----- Material provided -----

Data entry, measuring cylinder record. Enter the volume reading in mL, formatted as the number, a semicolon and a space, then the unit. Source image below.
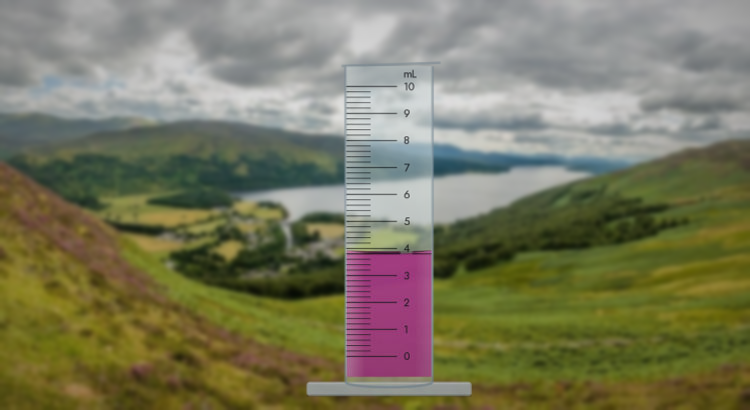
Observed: 3.8; mL
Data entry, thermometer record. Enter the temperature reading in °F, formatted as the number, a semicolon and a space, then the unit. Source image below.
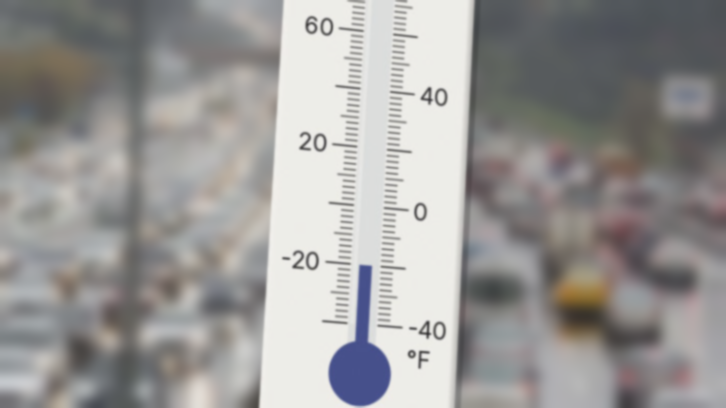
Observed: -20; °F
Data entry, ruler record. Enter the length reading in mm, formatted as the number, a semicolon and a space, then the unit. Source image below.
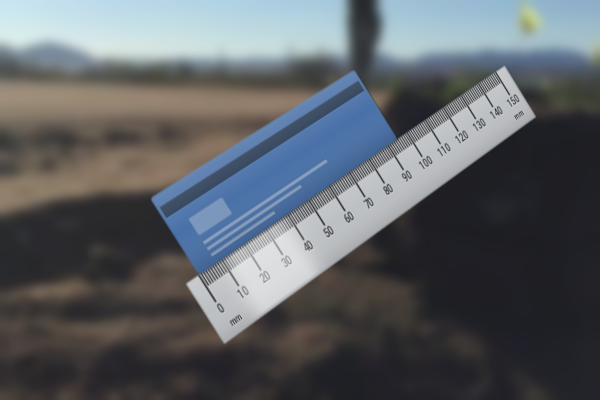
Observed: 95; mm
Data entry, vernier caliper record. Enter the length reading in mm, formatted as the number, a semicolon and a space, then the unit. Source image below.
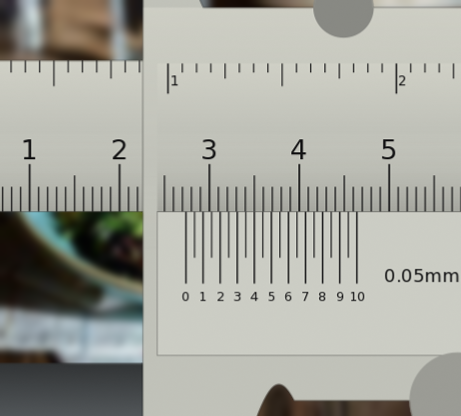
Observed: 27.4; mm
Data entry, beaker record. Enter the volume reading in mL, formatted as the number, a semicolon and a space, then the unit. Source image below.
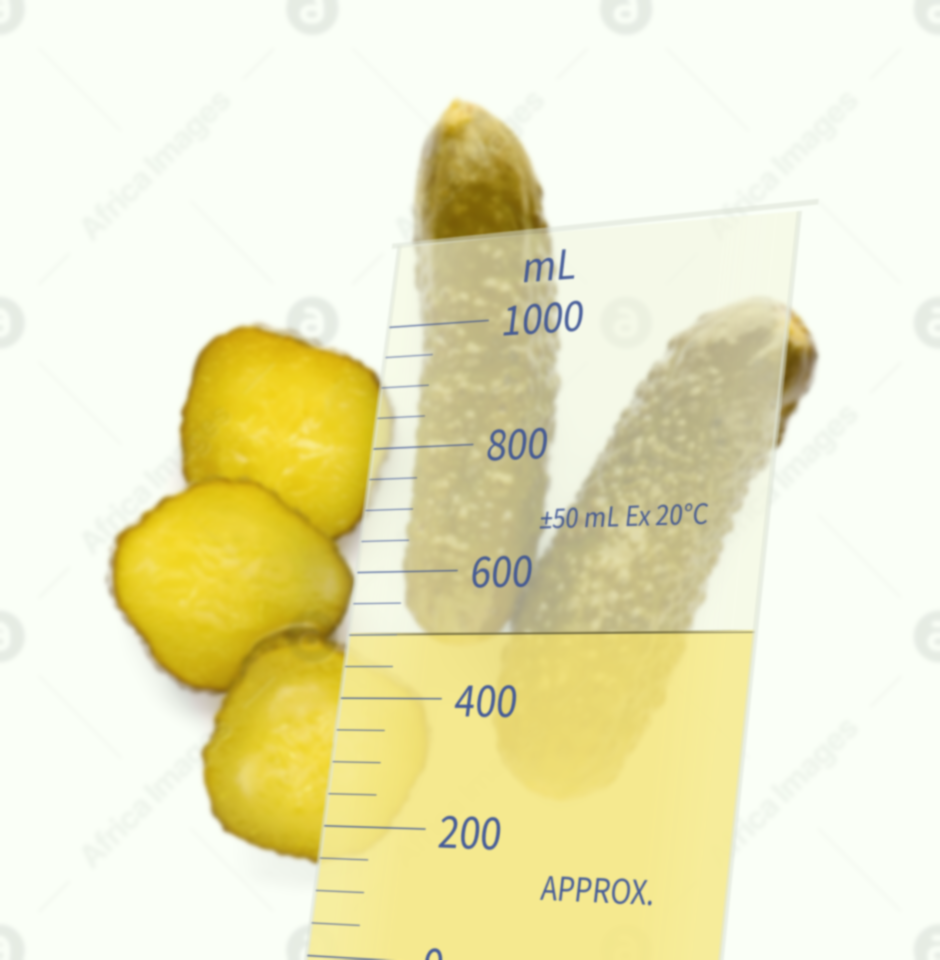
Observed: 500; mL
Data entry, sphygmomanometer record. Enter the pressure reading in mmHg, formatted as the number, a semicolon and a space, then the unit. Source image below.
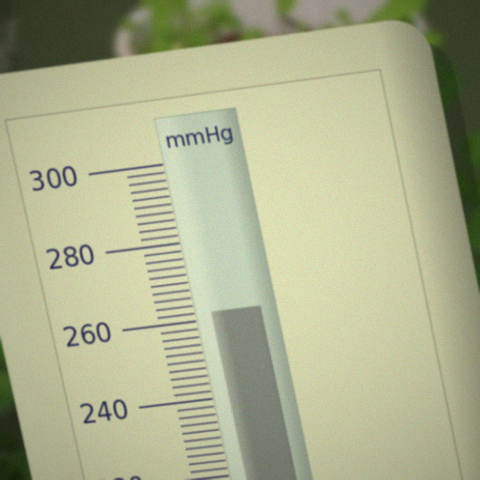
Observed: 262; mmHg
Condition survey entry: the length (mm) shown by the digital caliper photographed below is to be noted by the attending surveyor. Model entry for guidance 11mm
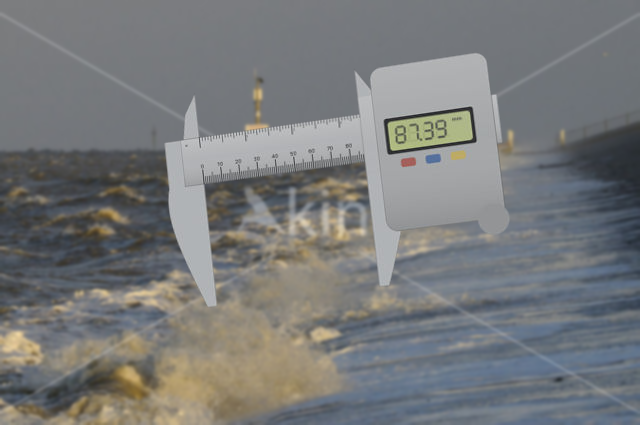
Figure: 87.39mm
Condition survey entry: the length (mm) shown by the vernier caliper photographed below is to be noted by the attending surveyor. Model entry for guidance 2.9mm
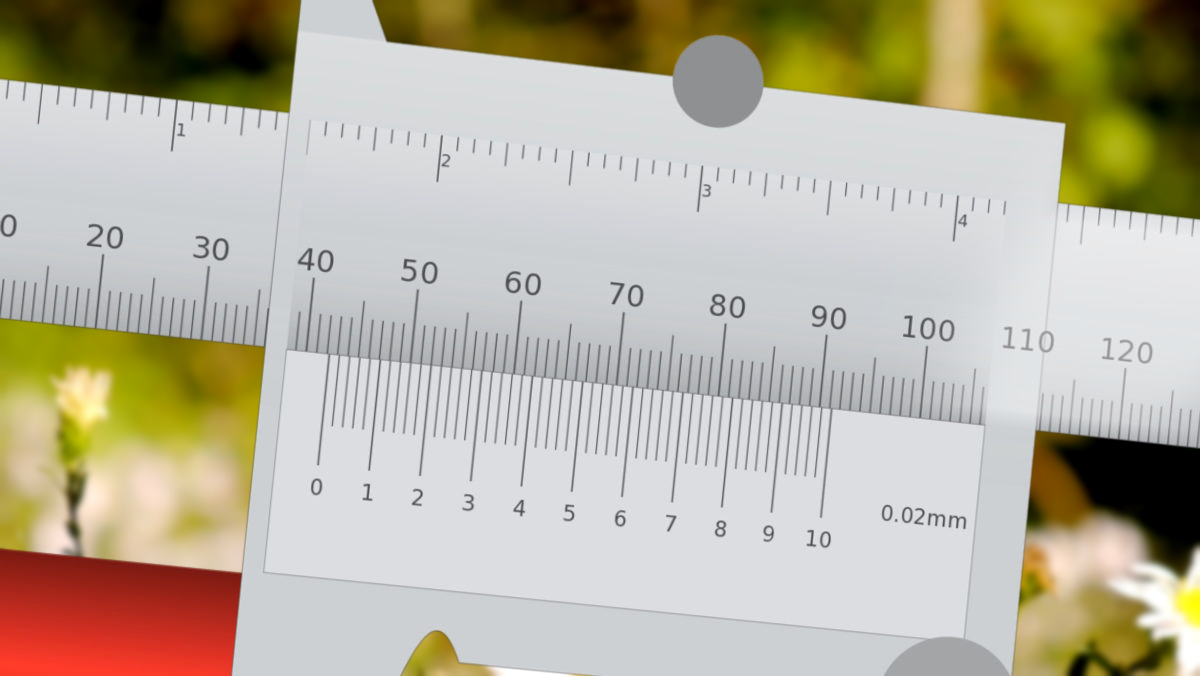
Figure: 42.2mm
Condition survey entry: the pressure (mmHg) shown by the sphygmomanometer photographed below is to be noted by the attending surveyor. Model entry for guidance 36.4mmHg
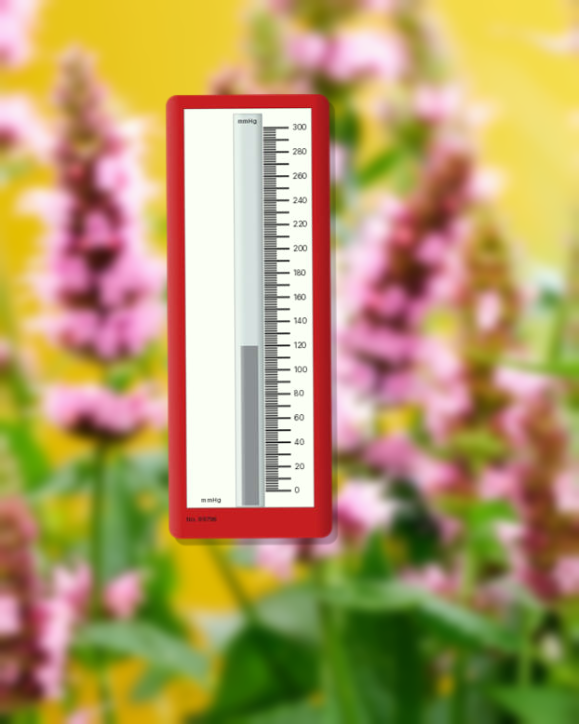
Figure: 120mmHg
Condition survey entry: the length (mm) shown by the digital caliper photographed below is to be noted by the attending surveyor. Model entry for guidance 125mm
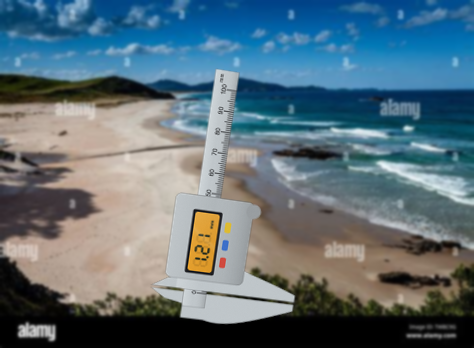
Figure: 1.21mm
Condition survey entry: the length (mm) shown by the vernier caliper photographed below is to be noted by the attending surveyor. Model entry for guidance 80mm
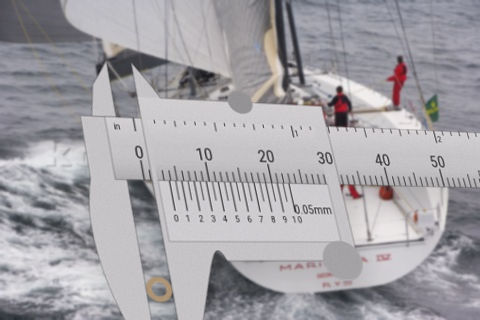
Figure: 3.8mm
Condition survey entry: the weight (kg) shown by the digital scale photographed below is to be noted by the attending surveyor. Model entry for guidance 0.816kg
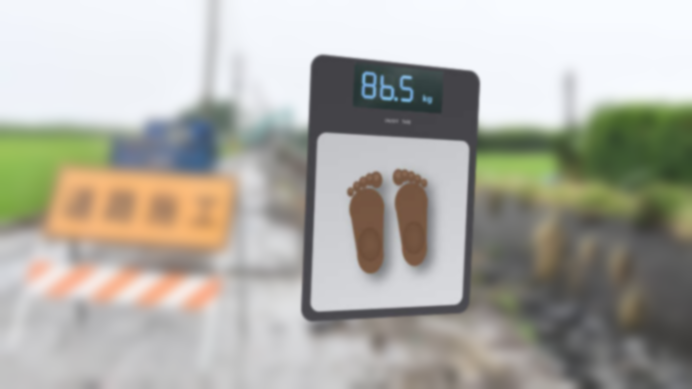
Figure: 86.5kg
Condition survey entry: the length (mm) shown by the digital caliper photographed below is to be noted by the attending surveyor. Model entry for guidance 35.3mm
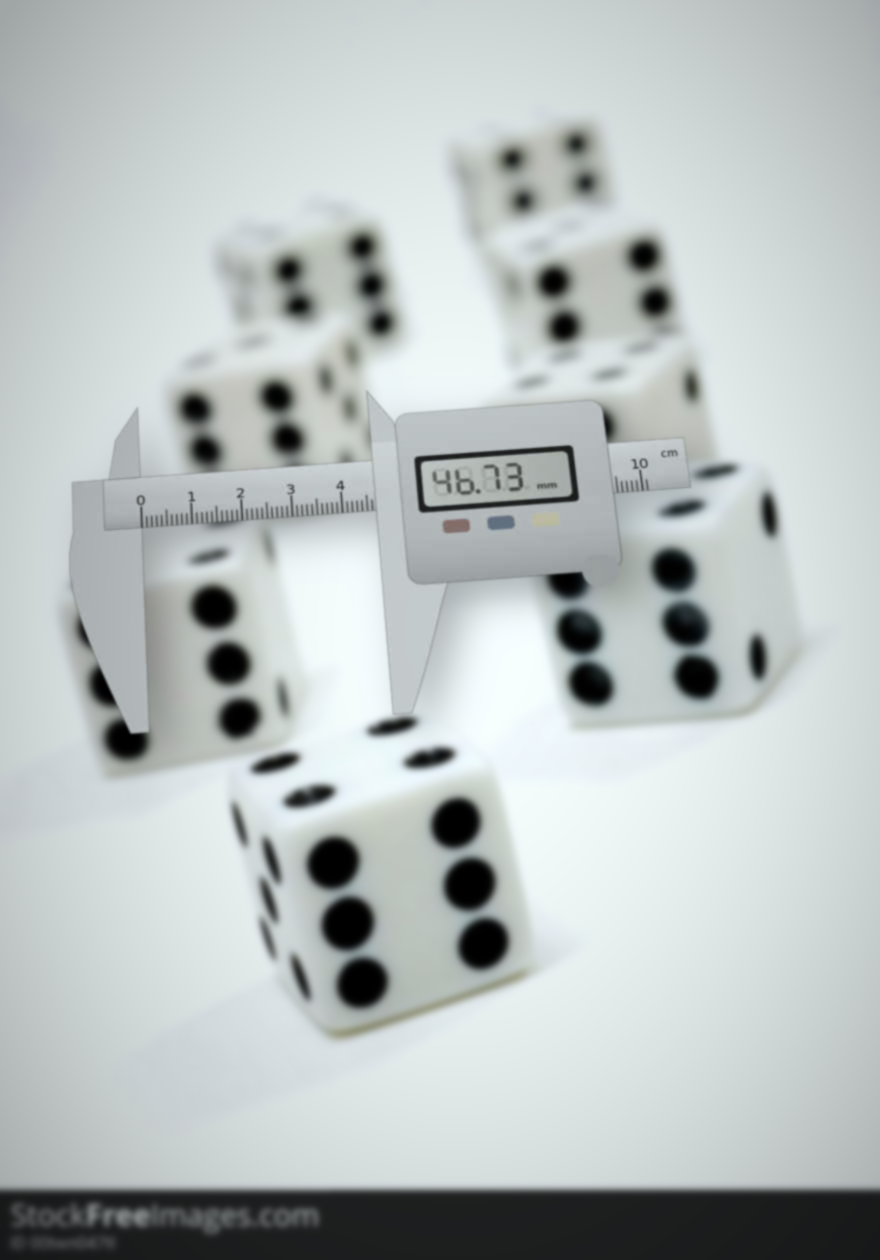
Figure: 46.73mm
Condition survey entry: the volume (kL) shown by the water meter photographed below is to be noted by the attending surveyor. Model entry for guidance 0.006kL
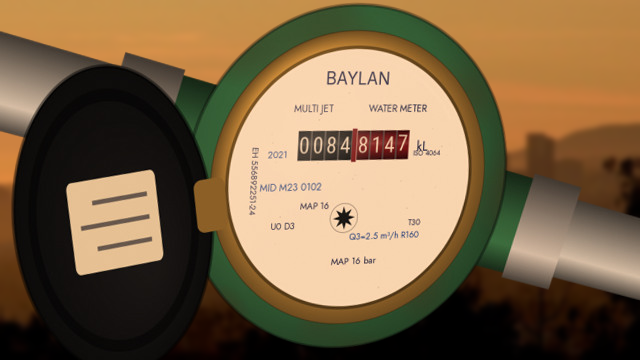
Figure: 84.8147kL
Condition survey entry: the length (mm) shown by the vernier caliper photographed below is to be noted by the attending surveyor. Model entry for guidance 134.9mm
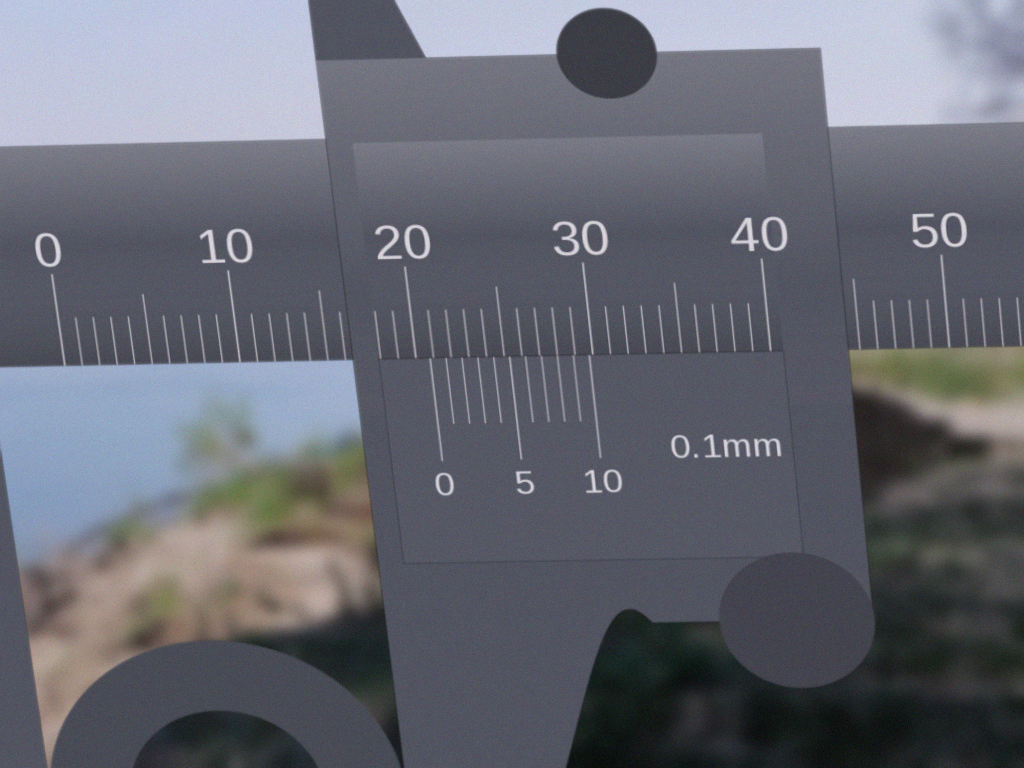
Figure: 20.8mm
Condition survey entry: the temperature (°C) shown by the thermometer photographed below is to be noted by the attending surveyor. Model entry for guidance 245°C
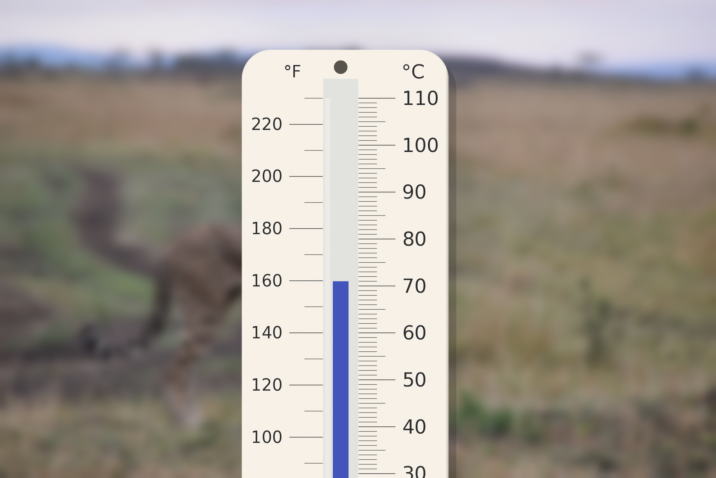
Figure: 71°C
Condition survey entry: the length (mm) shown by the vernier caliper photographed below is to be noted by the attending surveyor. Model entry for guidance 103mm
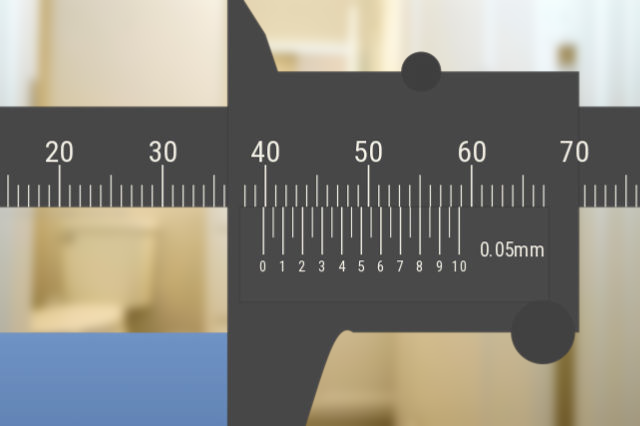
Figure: 39.8mm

-----

_Description of the task_
Reproduce every one of the entries above word for word, omitting the pictures.

_Result of this exercise_
Data entry, measuring cylinder record. Enter the volume reading in mL, formatted as the number, a semicolon and a space, then the unit. Source image below.
Observed: 3.8; mL
Data entry, thermometer record. Enter the temperature reading in °F, formatted as the number, a semicolon and a space, then the unit. Source image below.
Observed: -20; °F
Data entry, ruler record. Enter the length reading in mm, formatted as the number, a semicolon and a space, then the unit. Source image below.
Observed: 95; mm
Data entry, vernier caliper record. Enter the length reading in mm, formatted as the number, a semicolon and a space, then the unit. Source image below.
Observed: 27.4; mm
Data entry, beaker record. Enter the volume reading in mL, formatted as the number, a semicolon and a space, then the unit. Source image below.
Observed: 500; mL
Data entry, sphygmomanometer record. Enter the pressure reading in mmHg, formatted as the number, a semicolon and a space, then the unit. Source image below.
Observed: 262; mmHg
Condition survey entry: the length (mm) shown by the digital caliper photographed below is to be noted by the attending surveyor. Model entry for guidance 11mm
Figure: 87.39mm
Condition survey entry: the length (mm) shown by the vernier caliper photographed below is to be noted by the attending surveyor. Model entry for guidance 2.9mm
Figure: 42.2mm
Condition survey entry: the pressure (mmHg) shown by the sphygmomanometer photographed below is to be noted by the attending surveyor. Model entry for guidance 36.4mmHg
Figure: 120mmHg
Condition survey entry: the length (mm) shown by the digital caliper photographed below is to be noted by the attending surveyor. Model entry for guidance 125mm
Figure: 1.21mm
Condition survey entry: the length (mm) shown by the vernier caliper photographed below is to be noted by the attending surveyor. Model entry for guidance 80mm
Figure: 3.8mm
Condition survey entry: the weight (kg) shown by the digital scale photographed below is to be noted by the attending surveyor. Model entry for guidance 0.816kg
Figure: 86.5kg
Condition survey entry: the length (mm) shown by the digital caliper photographed below is to be noted by the attending surveyor. Model entry for guidance 35.3mm
Figure: 46.73mm
Condition survey entry: the volume (kL) shown by the water meter photographed below is to be noted by the attending surveyor. Model entry for guidance 0.006kL
Figure: 84.8147kL
Condition survey entry: the length (mm) shown by the vernier caliper photographed below is to be noted by the attending surveyor. Model entry for guidance 134.9mm
Figure: 20.8mm
Condition survey entry: the temperature (°C) shown by the thermometer photographed below is to be noted by the attending surveyor. Model entry for guidance 245°C
Figure: 71°C
Condition survey entry: the length (mm) shown by the vernier caliper photographed below is to be noted by the attending surveyor. Model entry for guidance 103mm
Figure: 39.8mm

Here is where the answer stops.